[[ Exercise passage open ]]

Quadratic Bézier curve points

Question

Wikipedia:

A quadratic Bézier curve is the path traced by the function $B(t)$, given points $P_0$, $P_1$, and $P_2$.

$$C(t) = \sum _{i=0}^{2}\binom{2}{i} t^i(1-t)^{2-i}P_i$$ $$C(t) = (P_0-2P_1+P_2)t^2+(-2P_0+2P_1)t+P_0 \quad t\in[0,1]$$

What exactly is $P_0$ or $P_1$ or $P_2$ concerning this equation?

Yes they are points. But in my understanding, a point is a pair of numbers (in 2D-space).

Let $P_0$ $=(1,1)$, $P_1 = (1,7)$ and $P_2=(7,1)$.

What values do you use (and where)?

How do you calculate the Bezier Curve for these points?

Answer 1

You can use standard operations on points in natural ways.

Adding (or subtracting) two points: $P_1+P_2$ = $(x_1+x_2,\ y_1+y_2)$

Multiplying (or dividing) a point by a number: $P_1k=(x_1k,\ y_1k)$.

The Bézier curve uses only the standard numerical operators and these two additional abilities.

---

an example, using your data.

[[ Exercise passage closed ]]
[[ Material provided open ]]

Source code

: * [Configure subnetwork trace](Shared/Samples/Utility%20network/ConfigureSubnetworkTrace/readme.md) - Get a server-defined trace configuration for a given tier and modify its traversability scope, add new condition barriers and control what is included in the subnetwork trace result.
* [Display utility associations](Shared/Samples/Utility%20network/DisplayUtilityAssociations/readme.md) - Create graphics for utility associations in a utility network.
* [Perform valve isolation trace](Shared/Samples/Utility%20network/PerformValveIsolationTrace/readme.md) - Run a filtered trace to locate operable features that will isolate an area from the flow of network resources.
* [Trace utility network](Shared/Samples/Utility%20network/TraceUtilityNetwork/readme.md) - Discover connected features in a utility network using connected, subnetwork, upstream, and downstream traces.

[[ Material provided closed ]]

→ What you need to do
Reproduce everything in the Bézier curve thread from "Adding (or subtracting)" down to "using your data.". The records were drawn from a separate source.

→ Answer section
Adding (or subtracting) two points: $P_1+P_2$ = $(x_1+x_2,\ y_1+y_2)$

Multiplying (or dividing) a point by a number: $P_1k=(x_1k,\ y_1k)$.

The Bézier curve uses only the standard numerical operators and these two additional abilities.

---

an example, using your data.